Avoid the situation in the first place
Most failed-booking chargebacks are preventable with a few booking habits. Pay by credit card, not UPI or bank transfer, for any significant ticket — it's your insurance policy for exactly this scenario. Screenshot the confirmation page immediately and save the booking/PNR email; if no ticket email arrives within a few minutes for a 'successful' payment, don't rebook in a panic — first check your statement, because a duplicate booking is a common self-inflicted double-charge. If a payment page hangs or errors, wait and check your email and bank statement before retrying, since the charge may have gone through even if the page failed. Book through reputable channels and be wary of unusually cheap third-party sites that take payment and never ticket — a classic scam. Keep all communication in writing so you have a paper trail. And know your timeline: the moment a merchant misses its refund deadline or fails to deliver, start the clock on your dispute, because the 120-day network window (and your bank's shorter internal one) is finite. Treat chargebacks as a powerful but last-resort lever — and structure your bookings so you rarely need to pull it.
Frequently asked questions
How do I get my money back if charged for a flight but got no ticket?
First complain to the airline/OTA in writing. If unresolved, file a chargeback through your card-issuing bank under 'non-receipt of service', attaching the charge screenshot and proof no ticket was issued. Networks allow disputes up to 120 days, but file fast as banks set shorter internal windows. Resolution takes 45–90 days.
How long do I have to file a chargeback in India?
Visa, Mastercard, RuPay and Amex generally allow chargebacks up to 120 days from the transaction date, as of 2026. However, many Indian banks impose much shorter internal deadlines (sometimes 30–60 days), so raise the dispute as soon as the merchant fails to resolve it.
Will I get a temporary refund while the chargeback is investigated?
Usually yes. Banks typically issue a provisional (temporary) credit while investigating. The merchant gets a window (often around 45 days) to respond. If they don't or their evidence is weak, the credit becomes permanent. Full resolution generally takes 45–90 days.

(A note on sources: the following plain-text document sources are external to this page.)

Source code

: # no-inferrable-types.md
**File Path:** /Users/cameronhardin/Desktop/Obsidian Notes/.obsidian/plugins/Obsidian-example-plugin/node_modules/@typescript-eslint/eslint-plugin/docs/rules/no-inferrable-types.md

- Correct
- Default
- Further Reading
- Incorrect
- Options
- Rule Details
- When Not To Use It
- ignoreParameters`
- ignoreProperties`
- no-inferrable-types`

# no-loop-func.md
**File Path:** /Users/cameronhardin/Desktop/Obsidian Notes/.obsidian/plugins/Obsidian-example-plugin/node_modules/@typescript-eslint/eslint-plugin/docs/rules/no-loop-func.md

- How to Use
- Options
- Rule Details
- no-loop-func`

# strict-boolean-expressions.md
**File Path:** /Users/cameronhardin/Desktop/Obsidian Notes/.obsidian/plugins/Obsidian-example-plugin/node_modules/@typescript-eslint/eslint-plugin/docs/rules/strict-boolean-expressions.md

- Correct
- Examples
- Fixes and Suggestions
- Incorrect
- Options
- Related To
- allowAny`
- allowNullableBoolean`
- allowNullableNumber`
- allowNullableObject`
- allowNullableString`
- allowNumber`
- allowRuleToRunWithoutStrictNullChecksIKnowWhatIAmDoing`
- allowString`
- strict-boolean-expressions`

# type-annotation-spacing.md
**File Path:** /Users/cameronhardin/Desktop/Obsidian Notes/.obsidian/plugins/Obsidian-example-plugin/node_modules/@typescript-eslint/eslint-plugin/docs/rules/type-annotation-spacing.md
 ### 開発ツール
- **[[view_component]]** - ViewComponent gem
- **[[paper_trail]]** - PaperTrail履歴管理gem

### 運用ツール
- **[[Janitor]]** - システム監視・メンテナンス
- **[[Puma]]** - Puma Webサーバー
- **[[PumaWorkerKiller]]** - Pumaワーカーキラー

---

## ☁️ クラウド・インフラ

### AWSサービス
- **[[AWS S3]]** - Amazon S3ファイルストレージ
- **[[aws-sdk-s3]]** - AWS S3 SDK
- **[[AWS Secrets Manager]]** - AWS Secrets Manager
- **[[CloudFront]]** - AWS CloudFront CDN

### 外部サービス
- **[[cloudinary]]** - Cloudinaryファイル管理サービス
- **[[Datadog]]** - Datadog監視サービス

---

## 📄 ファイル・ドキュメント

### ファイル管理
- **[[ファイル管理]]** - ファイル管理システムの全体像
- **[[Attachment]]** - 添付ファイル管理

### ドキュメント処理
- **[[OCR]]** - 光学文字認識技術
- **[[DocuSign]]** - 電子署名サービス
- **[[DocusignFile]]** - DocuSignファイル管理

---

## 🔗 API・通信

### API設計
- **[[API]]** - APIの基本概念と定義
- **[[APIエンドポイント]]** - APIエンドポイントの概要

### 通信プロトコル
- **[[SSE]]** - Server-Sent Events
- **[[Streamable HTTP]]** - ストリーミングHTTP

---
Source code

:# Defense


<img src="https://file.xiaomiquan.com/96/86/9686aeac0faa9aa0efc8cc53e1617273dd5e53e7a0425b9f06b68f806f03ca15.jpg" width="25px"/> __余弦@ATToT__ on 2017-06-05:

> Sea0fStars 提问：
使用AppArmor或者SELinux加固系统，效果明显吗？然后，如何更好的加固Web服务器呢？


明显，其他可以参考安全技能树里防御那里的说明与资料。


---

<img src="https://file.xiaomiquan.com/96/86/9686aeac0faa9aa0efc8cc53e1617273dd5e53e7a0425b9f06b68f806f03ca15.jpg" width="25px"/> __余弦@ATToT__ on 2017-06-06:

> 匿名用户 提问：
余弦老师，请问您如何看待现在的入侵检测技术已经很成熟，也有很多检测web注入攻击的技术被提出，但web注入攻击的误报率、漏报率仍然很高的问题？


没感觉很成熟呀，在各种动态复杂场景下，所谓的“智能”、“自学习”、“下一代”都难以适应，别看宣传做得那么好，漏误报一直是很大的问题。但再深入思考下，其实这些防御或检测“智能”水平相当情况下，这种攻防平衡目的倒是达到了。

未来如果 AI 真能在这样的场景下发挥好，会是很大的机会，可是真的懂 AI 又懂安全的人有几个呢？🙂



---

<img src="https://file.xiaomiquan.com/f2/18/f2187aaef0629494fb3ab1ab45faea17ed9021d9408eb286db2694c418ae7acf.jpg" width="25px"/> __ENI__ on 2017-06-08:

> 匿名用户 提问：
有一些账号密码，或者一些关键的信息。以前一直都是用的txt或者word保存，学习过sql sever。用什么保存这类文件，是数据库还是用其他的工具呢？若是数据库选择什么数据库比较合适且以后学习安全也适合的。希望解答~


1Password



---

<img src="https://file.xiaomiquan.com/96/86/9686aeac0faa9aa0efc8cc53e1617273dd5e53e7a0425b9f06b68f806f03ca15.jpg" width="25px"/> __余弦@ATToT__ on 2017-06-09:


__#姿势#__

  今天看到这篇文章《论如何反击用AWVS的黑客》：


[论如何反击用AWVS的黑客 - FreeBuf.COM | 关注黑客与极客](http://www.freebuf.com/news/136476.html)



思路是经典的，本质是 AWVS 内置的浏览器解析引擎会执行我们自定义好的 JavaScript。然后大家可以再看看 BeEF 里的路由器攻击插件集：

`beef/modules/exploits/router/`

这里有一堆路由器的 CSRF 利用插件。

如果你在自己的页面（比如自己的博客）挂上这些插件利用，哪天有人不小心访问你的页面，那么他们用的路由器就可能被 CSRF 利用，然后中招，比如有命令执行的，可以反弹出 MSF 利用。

Can I chargeback a non-refundable flight I changed my mind about?
No. A chargeback is for failed, duplicate, fraudulent or unfulfilled transactions — not buyer's remorse on a fare you knowingly booked as non-refundable. Filing an invalid dispute will be rejected. Valid grounds include no ticket issued, double charges, or a promised refund that never arrived.
What if my bank rejects the chargeback unfairly?
Escalate to the bank's nodal/grievance officer with your evidence, and if still unresolved, file a complaint with the RBI Ombudsman. For large or deficiency-of-service claims, consumer court (NCDRC) is the last resort. Keep your full paper trail of the charge, the failure and the merchant's response throughout.
Can I file a chargeback if I paid by UPI or netbanking?
Chargeback rights are far weaker for UPI and netbanking than for cards, which run on networks (Visa, Mastercard, RuPay) with formal dispute mechanisms. For UPI failures you can raise a complaint with your bank and the NPCI dispute process, but recovery is less certain. This is a key reason to pay for significant flight tickets by credit card.